One of the major steel related news stories for the month of July was the OCTG dumping suits filed by 9 U.S. producers.
Nine oil country tubular goods (OCTG) producers – U.S. Steel, Maverick Tube Corp., Boomerang Tube, Energex Tube (division of JMC Steel Group), Northwest Pipe Co., Tejas Tubular Products, TMK IPSCO, Vallourec Star, L.P. and
Welded Tube USA Inc. – filed anti-dumping and countervailing duties complaint against nine foreign countries on July 2. A subsequent investigation was initiated by the Department of Commerce. The anti-dumping and countervailing duty case includes – Korea, Turkey, Saudi Arabia, The Philippines, Vietnam, India, Thailand, Ukraine and Taiwan, as well as countervailing duty cases against India and Turkey.
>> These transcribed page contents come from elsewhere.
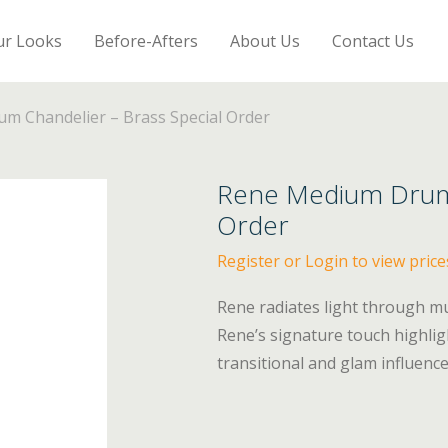
ur Looks
Before-Afters
About Us
Contact Us
m Chandelier – Brass Special Order
Rene Medium Drum 
Order
Register or Login to view price
Rene radiates light through mul
Rene’s signature touch highlig
transitional and glam influence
The U.S. International Trade Commission (ITC) is scheduled to determine if the imports threaten or materially injure U.S. producers by August 16, 2013. If injury is found, the ITC will make its preliminary CVD determinations by September 2013 and preliminary AD determinations by December 2013.
The AIIS sent out a press release following the July 2nd filing by the domestic steel industry, stating that the trade case was “overkill.” (See www.aiis.org) The following contains excerpts from that release.
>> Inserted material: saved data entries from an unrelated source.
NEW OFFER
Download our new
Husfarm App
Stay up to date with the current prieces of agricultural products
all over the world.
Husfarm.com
The domestic industry pointed to lower profits in the first quarter of 2013 as the proof of injury, although it was pointed out that there was softening demand for OCTG due to a lower drill-rig count. For those who have attended such hearings in the past, it was pretty much the same stuff, but of course, at the hearings in the past, the domestic industry had actual losses to point to. Not this time. There was a sense mentioned by more than a few at the hearing that it was somehow the responsibility of the government to guarantee their profit margins by eliminating imports from these nine countries. The domestic industry petitioners also stated that the $1.7 billion in investments in the industry in new and upgraded capacity were at risk due to unfair trade.
At the hearing importers said that the industry was very profitable and cited the large investment in new and upgraded capacity announced by the industry. “It is simply incomprehensible that companies would invest such a large sum in an industry that was vulnerable to unfair trade or suffering – as the petition states – market disruption and injury due to unfair trade. Put simply, this is a very healthy and profitable industry not in need of trade protection.”
Imports of OCTG products have been vital to the health of the oil and gas industry. It will be interesting to see how this case plays out over the second half of this year.